Investing In the Unknown

Mar 23
2020

Amid the growing COVID-19 pandemic and careening markets in everything from stocks and bonds to oil, it can seem impossible to focus on the long view in investing. Impossible, even, to focus on anything but the next hour or next day.

We don't know the future of the markets any more than the full extent of the coronavirus.

In these unprecendented times, however, we have faith that the investing guidance we have always provided will hold its value.

Focus On Your Reasons for Investing

At this point, panicky questions about buying or selling are pretty much moot. At this writing, the U.S. stock market is down about 33% since Jan. 1, 2020, and every prediction about where we go from here is somewhere between a wild guess and informed speculation.

Focus instead on your reasons for investing. Although it may seem like a great idea at the moment, you won't meet your financial goals by burying your money in the backyard.

You invest so you can buy a home, send your children to college, start your own business – and a hundred other reasons.

Your most important goal is likely to be enjoying a secure retirement. You help make that possible by investing regularly. Investing supplements your regular savings and Social Security.

As 2020 is reminding us, all investing carries some degree of risk.

Investments aren't insured, and your earnings aren't guaranteed. From time to time, you will have to stomach the fact that the value of your investments declines, and right now the freefall seems endless.

For free copies of the Texas Investor Guide: Strategies for Investing Wisely and Avoiding Financial Fraud, provide a mailing address to Robert Elder at relder@ssb.texas.gov. Please allow three weeks for books to arrive. The Investor Guide is immediately available in PDF format and as an e-book.

The argument for investing is that over extended periods of time – several decades, not one year or 10 years – you have a chance to achieve a rate of return that will provide greater protection against rising costs, and a better chance for a comfortable retirement, than savings accounts or the proverbial mattress.

Learn and Relearn the Basics

The place to start is the 2020 edition of the Texas Investor Guide: Strategies for Investing Wisely and Avoiding Financial Fraud.

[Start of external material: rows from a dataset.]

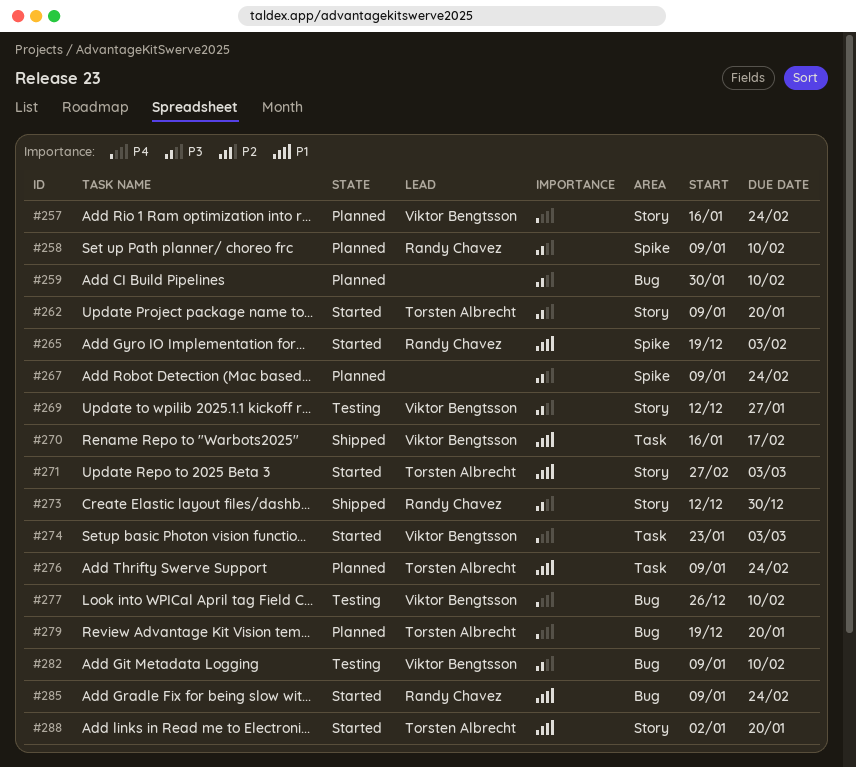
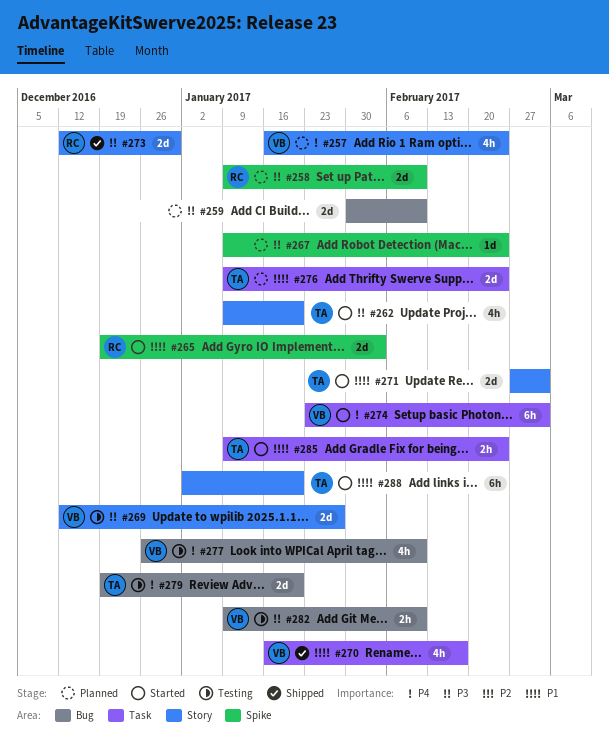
#279, status: Planned -> Testing
#285, owner: Randy Chavez -> Torsten Albrecht
#285, label: Bug -> Task

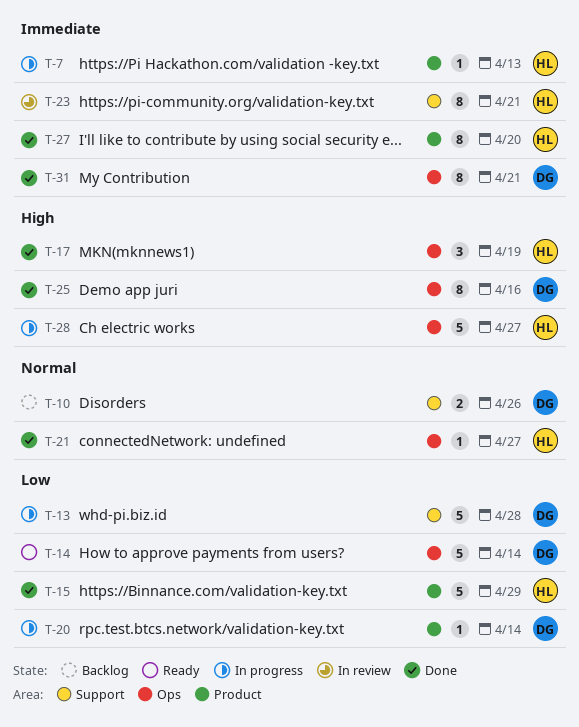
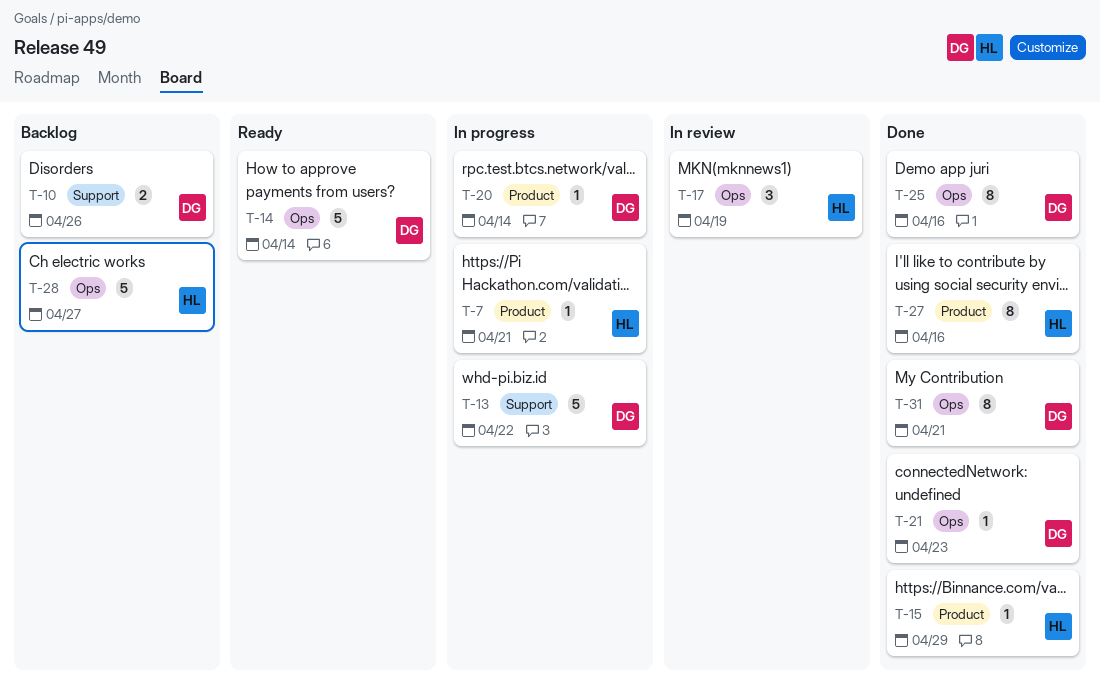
T-7, due: Apr 13 -> Apr 21
T-13, due: Apr 28 -> Apr 22
T-15, estimate: 5 -> 1
T-17, status: Done -> In review
T-21, owner: HL -> DG
T-21, due: Apr 27 -> Apr 23
T-23: present -> none
T-27, due: Apr 20 -> Apr 16
T-28, status: In progress -> Backlog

The Investor Guide's mission is to assist investors, from beginning to experienced, in understanding the time-tested principles of investing and avoiding fraud. Toward that end, the Investor Guide addresses:

  • Investing for growth – although investing always carries risk, it’s hard to achieve your financial goals otherwise;
  • The basics of mutual funds, including target date funds, and how to invest in them;
  • Diversification: Asset classes such as stocks, bonds, CDs, real estate, and cash, and how they generally differ in risk and performance;
  • The balance between risk and return and strategies to minimize – not eliminate – risk;
  • Understanding and controlling the cost of investments; and
  • Putting together the pieces of a secure retirement, including IRAs, 401(k)s, and strategies for claiming Social Security benefits.
Just As Important: Avoid Fraud

Fraudsters try to capitalize on fear, so the current pandemic means they're in their element.

Learn to recognize fraudulent and inappropriate investments and know the questions to ask and the steps to take to avoid losing your money to fraud.

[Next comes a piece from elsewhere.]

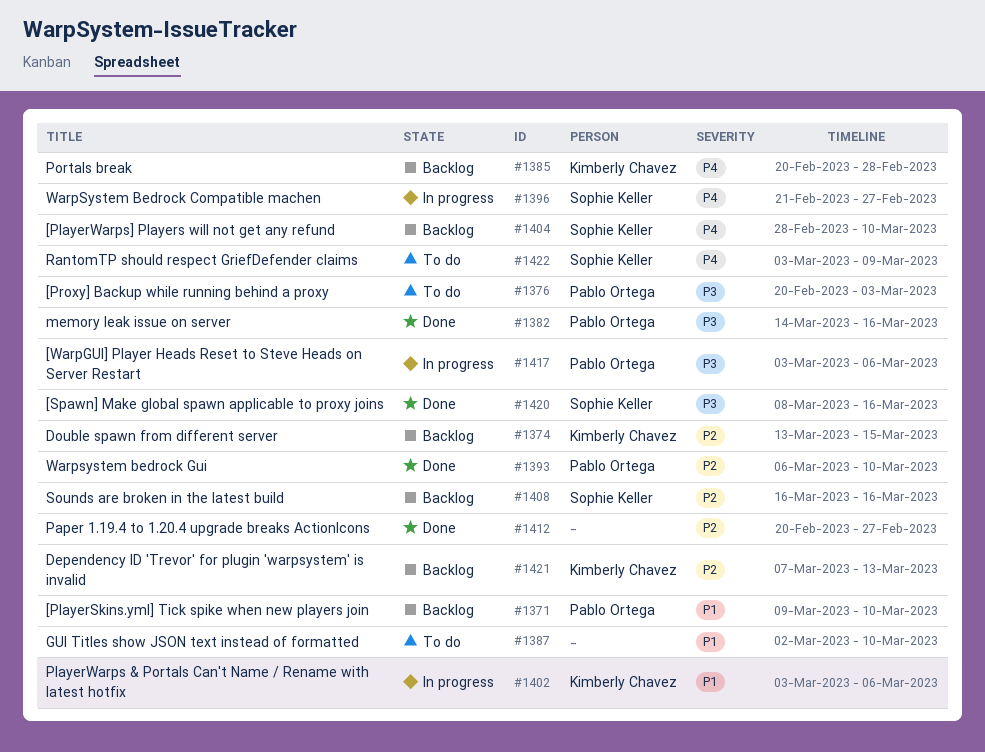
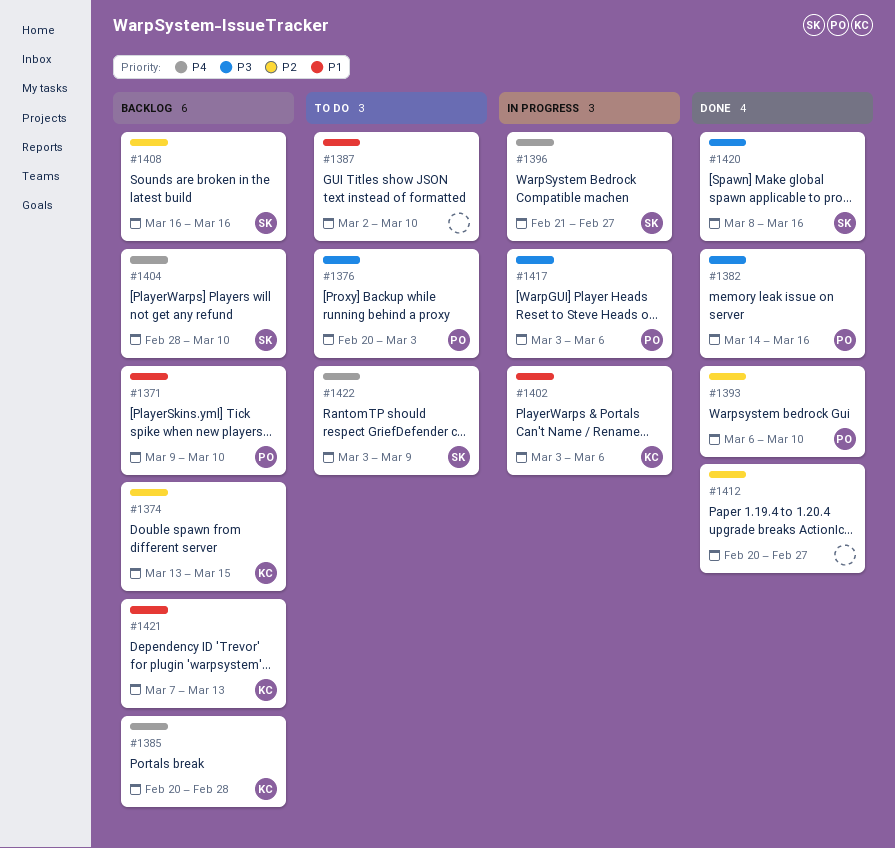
#1421, priority: P2 -> P1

One irritatingly common investment pitch we see over and over again is tied to stock market volatility, which we have in spades right now. Fraudulent investment offerings ranging from precious metals to real estate to complex stock market strategies are offered as a supposed hedge against stock market crashes or some other economic calamity.

Try not to let your emotions overtake your common sense.

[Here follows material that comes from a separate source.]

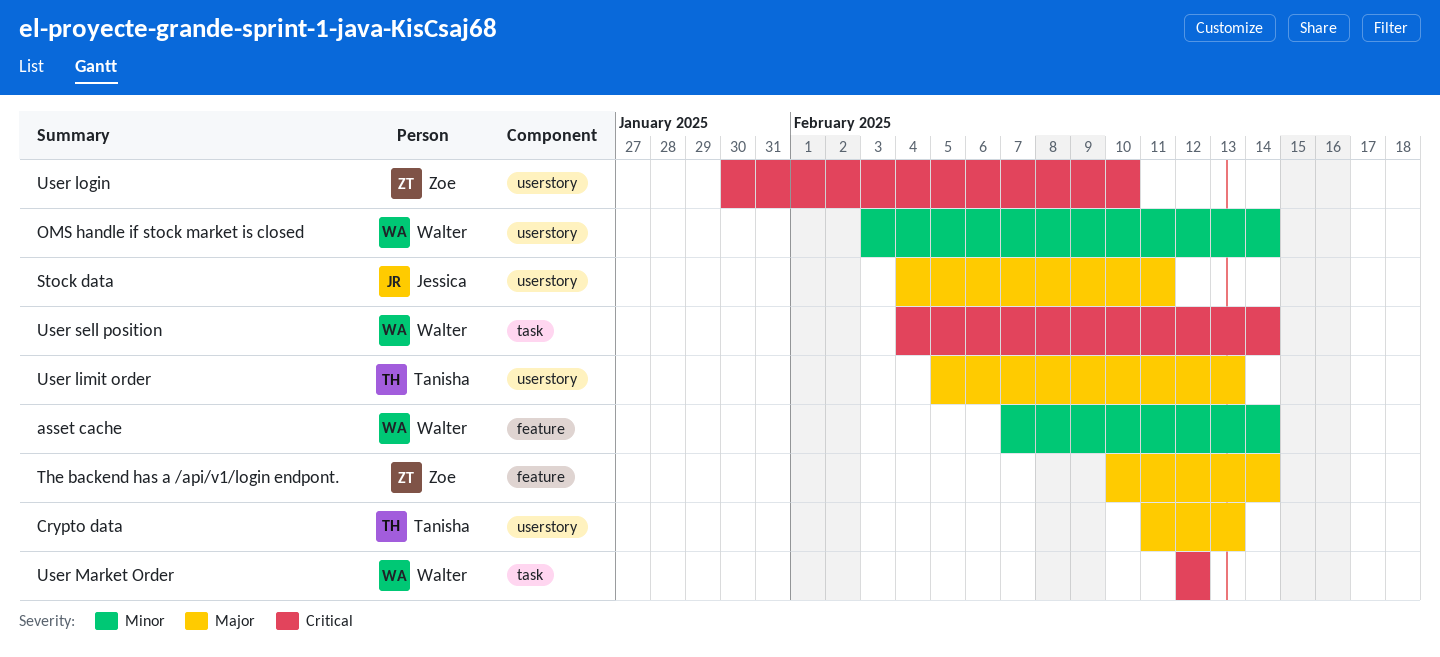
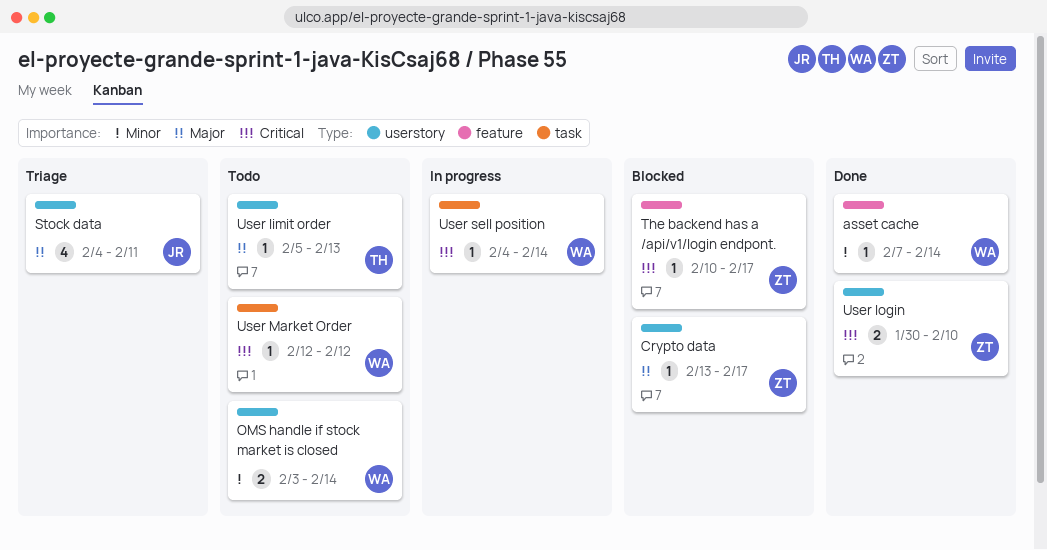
Crypto data, owner: Tanisha -> Zoe
Crypto data, start: Feb 11 -> Feb 13
Crypto data, due: Feb 13 -> Feb 17
The backend has a /api/v1/login endpont., priority: Major -> Critical
The backend has a /api/v1/login endpont., due: Feb 14 -> Feb 17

Count on a flood of scurrilous investment offerings that claim to offer guaranteed returns to help you reclaim your financial footing. Some may be tied directly to the coronavirus. Most will probably be garden-variety, supposedly risk-free scams.

Do not let the current stock market crash convince you to abandon mainstream investing for the fantasy land of guaranteed, high-return investment offerings.

Our Top Threats to Investors in 2020 helps you recognize questionable offerings and tells you the steps to take to avoid them.